Enough of proprietary formats that lock you into one brand of hardware... whether it's called MD, UMD, ATRA or anything else (frankly, even AAC).
Yeah, nothing says proprietary formats like the ISO standard MPEG-4 audio layer.
Agreed. You touched on why Sony is probably in a death spiral. Their DRM turns off a bunch of customers, that in turn causes them to loose a bunch of hardware sales, that in turn causes them to rely more on the content side of the business and give them more leverage over Sony corp, which in turn will lead to more restrictions and turn off even more customers.
Sony needs to understand that they can either be a doomed content company or a electronics company, but not both. It simply amazes me to see how hard they have tried to kill their electronics sales in the name of content. I hope it's not lost on them that all this bad will surely has an impact on all Sony products. Somebody up there is clearly out of touch. If I were a Sony share holder, I would be pissed.

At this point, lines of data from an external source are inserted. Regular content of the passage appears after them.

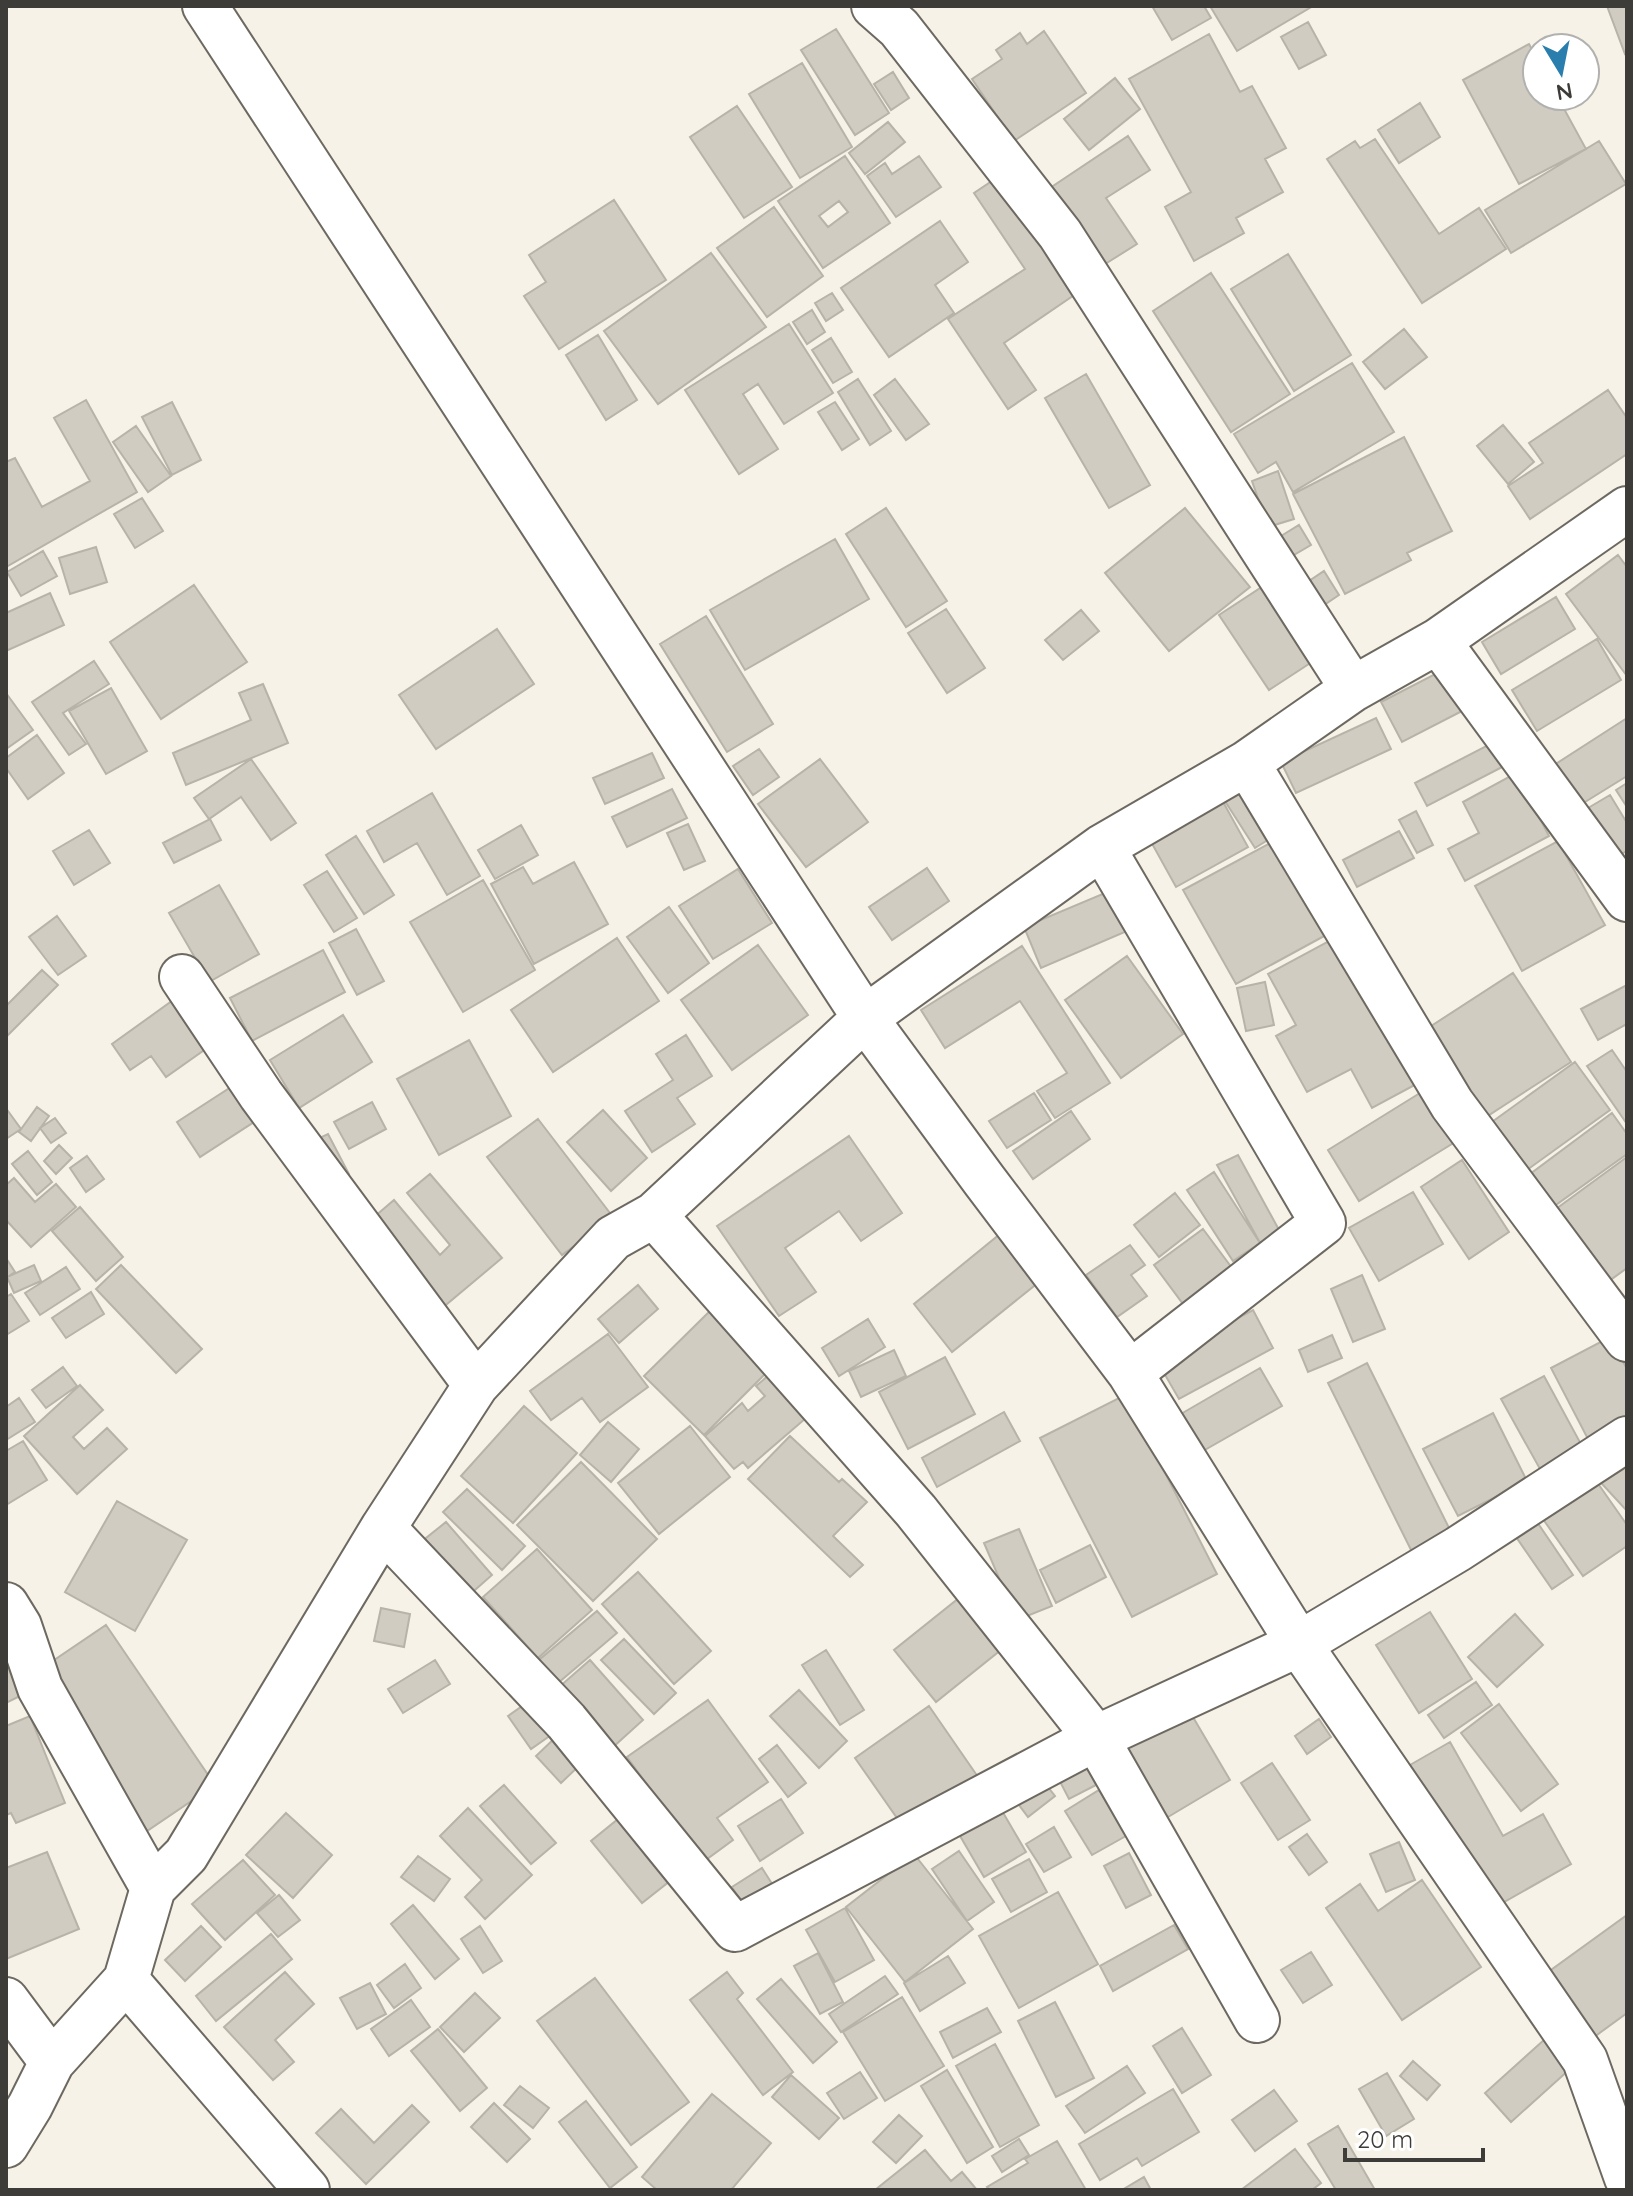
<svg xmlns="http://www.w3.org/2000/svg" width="1633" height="2196" font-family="Quicksand,sans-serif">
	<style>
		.building { fill: #d0ccc2; stroke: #b7b3a9; stroke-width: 2; fill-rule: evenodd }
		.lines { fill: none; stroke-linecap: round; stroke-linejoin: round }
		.street-casing { stroke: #6d6960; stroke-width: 48 }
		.street { stroke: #fff; stroke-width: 44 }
	</style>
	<rect width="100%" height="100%" fill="#f7f2e8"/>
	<path class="building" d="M1152,6H1204L1211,18L1172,40Z
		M1210,6H1313L1237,51Z
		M1607,6H1627V53L1625,54Z
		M1308,22L1326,55L1299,69L1281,37Z
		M836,29L889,113L855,135L801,50Z
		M1044,31L1086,93L1014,141L972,79L1002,59L996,50L1020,33L1027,44Z
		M1209,34L1240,92L1252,86L1286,148L1265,159L1283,192L1236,218L1244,233L1194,261L1165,207L1191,192L1129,79Z
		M1529,44L1537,59V96H1557L1586,149L1519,184L1463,80Z
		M802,63L852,147L800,178L749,94Z
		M893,72L909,98L891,110L874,84Z
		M1115,78L1140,109L1089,150L1064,119Z
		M1420,103L1440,137L1399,163L1378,130Z
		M737,106L792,187L744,218L690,137Z
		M888,122L905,142L865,174L849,153Z
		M1128,136L1150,170L1106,198L1137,244L1102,266L1050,188Z
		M1375,139L1439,234L1479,208L1506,249L1422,303L1327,159L1355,141L1360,148Z
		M1599,141L1626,184L1511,253L1485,210Z
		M845,156L890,223L823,268L778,201ZM839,201L848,212L828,227L819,216Z
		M919,156L941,187L896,217L867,176L885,163L892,174Z
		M1004,173L1083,289L1004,343L1036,390L1008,409L948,319L1025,269L974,193Z
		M614,200L666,280L559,349L524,296L546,282L529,255Z
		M774,207L823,276L767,317L717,248Z
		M940,221L968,262L935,285L954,313L889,357L841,288Z
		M711,253L766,327L658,404L604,331Z
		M1288,254L1351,355L1294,391L1231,289Z
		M1211,273L1290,394L1231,432L1153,311Z
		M832,293L843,310L826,321L815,303Z
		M812,310L825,332L807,344L793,322Z
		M789,324L833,393L784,424L758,384L743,394L778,449L739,474L685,390Z
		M1404,329L1427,357L1385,389L1363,362Z
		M598,335L637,400L606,420L566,355Z
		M831,338L852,372L833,383L812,350Z
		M1352,363L1394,432L1293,492L1276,462L1258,473L1234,434Z
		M1086,374L1150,485L1109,508L1045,398Z
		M858,379L891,431L870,445L838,392Z
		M895,379L929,424L906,440L874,395Z
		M1608,390L1627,418V454L1530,519L1508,486L1543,463L1529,443Z
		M86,400L137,492L6,567V462L15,458L42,507L90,481L54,418Z
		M172,402L201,460L172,475L142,417Z
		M835,402L859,439L842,450L818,412Z
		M1503,425L1534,462L1508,484L1477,446Z
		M136,426L171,476L148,492L113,442Z
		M1404,437L1452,531L1407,553L1411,560L1345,594L1293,494Z
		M1278,471L1294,519L1268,527L1252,481Z
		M142,498L163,531L135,548L114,514Z
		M886,508L947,601L906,627L846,534Z
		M1185,508L1250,587L1169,651L1105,573Z
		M1299,525L1311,545L1292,556L1281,536Z
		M835,539L869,599L745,670L710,610Z
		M96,547L107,582L70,594L59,558Z
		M43,551L57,576L21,596L7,572Z
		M1618,555L1627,567V676L1566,594Z
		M1324,571L1339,595L1321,607L1306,583Z
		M1268,583L1318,658L1269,690L1219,615Z
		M194,585L247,662L161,719L110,642Z
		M50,593L64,625L6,651V613Z
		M1556,597L1575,629L1501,674L1482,642Z
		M946,609L985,668L947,693L908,633Z
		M1081,610L1099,631L1063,660L1045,640Z
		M706,616L773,724L727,752L660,644Z
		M497,629L534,684L436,749L399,695Z
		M1597,639L1621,680L1537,731L1512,690Z
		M94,661L109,684L63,713L86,744L69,755L32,702Z
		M1443,670L1464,710L1402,742L1381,702Z
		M263,684L288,743L186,785L173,753L251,720L239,693Z
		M111,688L147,751L106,774L69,711Z
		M6,693L33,730L6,749Z
		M1376,718L1391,749L1296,793L1281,762Z
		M1627,718V776L1577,807L1551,767Z
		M37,735L64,773L28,799L6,768V758Z
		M1496,741L1508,764L1427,806L1415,783Z
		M759,749L779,777L753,795L733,766Z
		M652,753L664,778L605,804L593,778Z
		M251,759L296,823L271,840L241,797L209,819L194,798Z
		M820,759L868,822L806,867L758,804Z
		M1516,773L1549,836L1465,881L1448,849L1479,833L1463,802Z
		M1247,783L1279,833L1255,848L1223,798Z
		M1627,783V807L1616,790Z
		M672,789L687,818L627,847L612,817Z
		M432,793L480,876L447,895L417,843L384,862L367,831Z
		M1610,795L1627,823V851L1612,859L1583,811Z
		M1222,800L1248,847L1176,887L1150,840Z
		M1416,811L1433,845L1417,853L1399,820Z
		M210,819L221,840L174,863L163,843Z
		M688,824L705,861L684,870L667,833Z
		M521,825L538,855L495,879L478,850Z
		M89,830L110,863L74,885L53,851Z
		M1399,831L1414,858L1357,887L1343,860Z
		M356,836L394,895L364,914L326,855Z
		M1274,841L1326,935L1236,984L1183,890Z
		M1558,841L1605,925L1522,971L1475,886Z
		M574,862L608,924L534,964L491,884L523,867L533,884Z
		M927,868L949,901L892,940L869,907Z
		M738,869L772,923L713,959L679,906Z
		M327,871L357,918L334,932L304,885Z
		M483,880L535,970L463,1012L410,922Z
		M219,885L259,954L209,982L169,913Z
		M1124,885L1141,925L1041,968L1024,927Z
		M669,907L709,963L668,993L627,937Z
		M57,916L86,956L58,975L29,937Z
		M356,929L384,981L357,995L329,943Z
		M1342,934L1422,1081L1372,1108L1351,1069L1307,1092L1276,1036L1296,1025L1268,974Z
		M617,938L659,1001L553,1072L511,1010Z
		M758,945L808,1015L732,1070L681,1000Z
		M1022,946L1110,1083L1055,1118L1037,1091L1067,1073L1020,1001L945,1048L921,1010Z
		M323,950L345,992L252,1041L230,998Z
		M1127,956L1183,1034L1121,1078L1065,1000Z
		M42,970L58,985L6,1037V1006Z
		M1513,973L1571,1062L1486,1117L1428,1028Z
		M1265,982L1274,1025L1246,1031L1237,988Z
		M1627,985V1024L1598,1040L1581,1009Z
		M183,993L217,1041L166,1077L151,1056L130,1070L112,1044Z
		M343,1015L372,1062L299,1108L270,1060Z
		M686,1035L712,1076L677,1098L695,1124L652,1152L625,1111L673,1080L656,1054Z
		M469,1040L511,1116L439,1155L397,1079Z
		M1612,1050L1627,1072V1124L1587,1066Z
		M1575,1062L1610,1110L1520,1175L1485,1127Z
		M242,1080L265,1115L200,1157L177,1122Z
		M1428,1088L1460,1139L1359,1201L1328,1150Z
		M1034,1093L1051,1120L1007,1148L989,1121Z
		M372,1102L386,1129L349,1149L334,1122Z
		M37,1107L49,1116L31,1141L19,1132Z
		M603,1110L647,1158L611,1191L567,1142Z
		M8,1111L21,1129L6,1139V1113Z
		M1071,1111L1090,1139L1033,1179L1013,1151Z
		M1612,1113L1627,1134V1154L1546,1212L1522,1180Z
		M55,1118L66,1133L51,1143L40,1128Z
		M538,1119L613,1217L562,1255L487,1157Z
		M328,1134L349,1174L330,1184L309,1143Z
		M849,1136L902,1213L861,1241L839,1211L785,1248L816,1292L779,1316L717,1226Z
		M59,1145L72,1158L56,1174L44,1161Z
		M28,1151L52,1182L37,1195L12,1164Z
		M1238,1155L1284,1239L1264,1250L1217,1165Z
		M87,1156L104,1179L86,1192L70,1168Z
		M1627,1157V1268L1598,1289L1545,1217Z
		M1462,1160L1509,1232L1469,1259L1421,1187Z
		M1214,1172L1260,1243L1233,1261L1187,1190Z
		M430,1174L502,1258L441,1309L367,1223L394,1200L440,1255L450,1245L407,1193Z
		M14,1178L35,1202L56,1184L76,1207L31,1247L6,1220V1185Z
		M1413,1192L1443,1244L1379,1281L1349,1228Z
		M1175,1193L1200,1225L1159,1257L1134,1225Z
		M80,1207L123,1257L96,1281L52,1231Z
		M1203,1229L1235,1272L1186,1308L1154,1265Z
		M1000,1234L1039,1282L952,1352L914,1304Z
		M1130,1245L1145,1265L1131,1275L1147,1296L1117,1317L1086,1275Z
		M6,1258L15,1272L6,1278Z
		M34,1265L41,1281L14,1293L7,1277Z
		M121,1265L202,1349L176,1373L96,1289Z
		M66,1267L80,1289L40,1315L25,1293Z
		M1362,1275L1385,1329L1353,1342L1331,1289Z
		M638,1285L658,1309L619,1343L598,1319Z
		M91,1292L104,1314L66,1338L52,1318Z
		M11,1294L29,1321L6,1335V1297Z
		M715,1306L774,1365L704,1435L644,1376Z
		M1253,1310L1273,1348L1179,1399L1157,1361Z
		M868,1319L885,1347L839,1376L822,1348Z
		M608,1334L648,1387L600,1422L582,1398L551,1420L530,1391Z
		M1332,1335L1342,1358L1308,1372L1299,1350Z
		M1610,1337L1627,1369V1422L1589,1441L1551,1368Z
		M894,1350L906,1376L861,1397L849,1371Z
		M945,1357L975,1414L908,1449L879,1392Z
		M1367,1363L1456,1542L1417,1562L1328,1383Z
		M63,1367L77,1386L46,1408L32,1390Z
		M1260,1368L1282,1406L1196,1455L1174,1418Z
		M776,1369L813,1412L748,1468L743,1462L734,1469L705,1436L742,1403L748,1411L765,1396L756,1386Z
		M1544,1376L1582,1446L1540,1469L1501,1399Z
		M80,1385L103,1410L73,1437L84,1449L107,1428L127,1449L77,1494L24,1436Z
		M1125,1395L1217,1574L1132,1617L1040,1438Z
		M19,1398L35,1422L6,1440V1407Z
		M524,1406L577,1453L513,1523L461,1476Z
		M1004,1412L1020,1441L937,1487L922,1458Z
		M1493,1413L1527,1481L1458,1516L1423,1449Z
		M608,1422L639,1449L611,1482L580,1455Z
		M690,1426L730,1477L659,1534L618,1483Z
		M790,1436L839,1482L842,1479L867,1502L833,1536L863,1565L850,1577L748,1479Z
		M23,1441L47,1480L6,1505V1451Z
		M581,1462L657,1539L593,1601L517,1525Z
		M1627,1464V1511L1592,1473Z
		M1592,1475L1627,1525V1546L1583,1576L1538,1512Z
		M467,1489L525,1546L502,1570L443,1512Z
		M117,1501L187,1540L135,1631L65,1592Z
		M1535,1519L1573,1575L1552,1589L1514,1534Z
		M446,1522L492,1575L467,1597L421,1542Z
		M1019,1529L1052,1606L1017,1620L984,1543Z
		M1090,1545L1106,1577L1056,1603L1040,1570Z
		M537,1549L592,1610L538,1658L483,1597Z
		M638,1572L711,1651L674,1684L602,1604Z
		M964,1594L1007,1645L936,1702L894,1650Z
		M381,1608L410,1614L404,1647L374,1641Z
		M597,1611L617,1633L558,1683L539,1660Z
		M1430,1612L1472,1679L1419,1713L1376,1645Z
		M1515,1614L1543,1645L1497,1687L1468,1657Z
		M106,1625L215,1785L147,1831L38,1671Z
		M624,1639L676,1693L654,1714L601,1660Z
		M826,1650L864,1710L840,1725L802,1665Z
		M6,1658L24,1694L6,1703Z
		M435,1660L450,1684L403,1713L388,1689Z
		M590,1660L643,1720L612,1748L558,1688Z
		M1476,1682L1492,1705L1444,1738L1428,1715Z
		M799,1690L847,1741L819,1768L770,1716Z
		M708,1700L768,1782L717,1818L733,1840L703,1862L627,1757Z
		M528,1702L551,1735L531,1749L508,1716Z
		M1499,1704L1558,1784L1521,1811L1461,1733Z
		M929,1706L978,1777L904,1828L855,1758Z
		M1190,1712L1230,1780L1158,1823L1117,1755Z
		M30,1716L65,1803L16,1823L11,1813L6,1815V1726Z
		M1319,1719L1331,1737L1307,1754L1295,1736Z
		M557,1736L582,1763L561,1783L536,1756Z
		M1450,1742L1503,1836L1543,1814L1571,1864L1492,1909L1410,1765Z
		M777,1745L806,1783L788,1797L759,1759Z
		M1080,1753L1096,1785L1069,1799L1052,1766Z
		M1272,1763L1310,1820L1278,1840L1241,1783Z
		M1040,1777L1055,1796L1028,1817L1013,1797Z
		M504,1785L556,1843L531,1864L480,1806Z
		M1099,1790L1126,1836L1092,1855L1065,1811Z
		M781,1799L803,1833L760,1861L738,1826Z
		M998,1804L1026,1852L984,1877L956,1829Z
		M468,1808L532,1875L485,1919L465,1897L482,1880L440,1836Z
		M286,1813L332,1855L293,1898L246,1855Z
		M623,1815L675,1877L642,1903L591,1841Z
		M1054,1827L1071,1857L1044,1872L1026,1844Z
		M1307,1834L1327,1862L1309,1875L1289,1847Z
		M1399,1842L1415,1880L1386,1892L1370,1854Z
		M959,1851L994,1902L967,1921L932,1869Z
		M47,1852L79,1929L6,1959V1868Z
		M1129,1853L1151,1895L1126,1908L1104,1866Z
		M914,1854L973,1929L905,1982L846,1907Z
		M418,1856L450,1879L434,1901L401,1877Z
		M1029,1859L1047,1892L1011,1912L992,1879Z
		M243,1860L275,1895L225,1940L192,1904Z
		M762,1868L781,1898L751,1917L732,1887Z
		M1422,1880L1481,1967L1402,2020L1326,1908L1360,1884L1378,1911Z
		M1058,1892L1098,1964L1019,2008L979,1936Z
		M279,1895L300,1920L278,1937L257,1913Z
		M413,1905L459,1959L435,1979L391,1924Z
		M845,1908L874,1960L835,1982L806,1930Z
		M1627,1915V2013L1590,2040L1544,1975Z
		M1174,1925L1188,1949L1113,1991L1100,1966Z
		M201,1926L221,1947L185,1981L165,1960Z
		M480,1926L502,1961L483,1973L461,1939Z
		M271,1934L292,1959L216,2021L196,1996Z
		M1311,1952L1332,1985L1303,2003L1281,1970Z
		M818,1953L843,2002L820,2014L794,1966Z
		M948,1956L965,1983L920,2011L904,1983Z
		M405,1964L421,1988L394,2008L377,1985Z
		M285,1972L314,2004L275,2040L294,2062L273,2080L224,2027Z
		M727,1972L743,1993L737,1999L793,2072L763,2095L690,2000Z
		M885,1976L898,1994L841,2032L829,2014Z
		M595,1978L689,2102L631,2145L537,2021Z
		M781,1979L837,2042L813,2063L757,1999Z
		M370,1983L386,2014L357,2029L340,1998Z
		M475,1993L500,2018L464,2052L440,2027Z
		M902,1997L944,2066L885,2101L843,2032Z
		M411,2000L430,2027L389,2056L371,2029Z
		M1055,2002L1094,2078L1056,2097L1018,2021Z
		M987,2008L1001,2032L953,2058L940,2032Z
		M1182,2028L1211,2075L1182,2093L1153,2046Z
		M438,2029L487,2088L460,2111L411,2051Z
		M1554,2031L1580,2060L1511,2122L1485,2093Z
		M995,2044L1039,2125L1000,2147L956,2066Z
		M1413,2061L1440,2085L1427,2100L1400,2076Z
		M1127,2066L1145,2093L1085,2133L1066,2106Z
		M947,2070L993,2147L967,2163L921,2086Z
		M860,2072L877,2098L844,2119L827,2093Z
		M1387,2073L1414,2119L1386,2136L1359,2089Z
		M791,2075L839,2118L819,2139L772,2097Z
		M520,2086L549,2108L533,2128L504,2105Z
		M1173,2089L1199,2132L1142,2166L1137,2158L1100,2180L1079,2144Z
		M1274,2090L1297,2121L1255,2151L1232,2120Z
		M712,2094L771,2143L731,2190H657L642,2177Z
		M586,2101L637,2167L610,2188L559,2122Z
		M494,2103L530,2139L507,2162L471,2127Z
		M412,2105L429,2122L366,2184L316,2133L341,2109L374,2143Z
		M899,2115L922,2136L896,2163L873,2142Z
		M1338,2126L1375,2190H1336L1308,2144Z
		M1019,2139L1029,2155L1002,2172L992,2156Z
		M1057,2141L1086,2190H990L987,2187L1028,2163L1025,2159Z
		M1295,2149L1321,2183L1312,2190H1241Z
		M925,2150L951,2181L962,2172L977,2190H875Z
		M1144,2177L1151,2190H1122Z"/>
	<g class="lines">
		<defs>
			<path id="street" d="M205,6L865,1018L984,1180L1130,1373L1299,1644L1585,2060L1627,2178
				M874,6L899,28L1060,234L1353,689
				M1438,641L1627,899
				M1247,763L1452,1104L1627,1339
				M1102,847L1323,1223L1130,1373
				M182,977L261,1095L476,1385
				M654,1215L916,1511L1096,1738L1257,2020
				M383,1528L566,1721L735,1929L1096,1738L1299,1644L1458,1549L1627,1439
				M6,1605L19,1626L40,1688L153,1888
				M126,1980L307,2190
				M6,2000L52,2062
				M6,2145L30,2106L52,2062L126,1980L153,1888L186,1855L383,1528L476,1385L613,1238L654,1215L865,1018L1102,847L1247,763L1353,689L1438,641L1627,509"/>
		</defs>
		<use href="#street" class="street-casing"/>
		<use href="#street" class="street"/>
	</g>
	<rect width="1633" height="2196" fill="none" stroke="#3d3c38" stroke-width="16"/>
	<g transform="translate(1561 72) rotate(170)"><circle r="38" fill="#ffffff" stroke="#b1b1af" stroke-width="2"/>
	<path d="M0-6L14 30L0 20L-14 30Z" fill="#297eae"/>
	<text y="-12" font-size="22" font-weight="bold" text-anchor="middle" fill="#3d3c38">N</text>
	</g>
	<path d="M1345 2148v12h138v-12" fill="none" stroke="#3d3c38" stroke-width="4"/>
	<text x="1357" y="2148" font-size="24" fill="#3d3c38" stroke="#ffffff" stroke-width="6" paint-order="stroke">20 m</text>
</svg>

A: Doesn't store as much as HD-based MP3 players.
B: Isn't as fast or durable as Flash-based MP3 players, for slightly less space.
C: Isn't as cheap as CD-based MP3 players.
D: Software is so bad it should be criminal. Used Sonic Stage to transfer MP3's to a Sony PDA. I now own a Treo.
E: Zero compatibility with anything but other Sony MD players.
F: Not all that small, really.
Basically, like the Memory Stick, the MiniDisk doesn't do anything better than any of the offerings out there. It tries to be middle-of-the-road, but manages to be nothing special.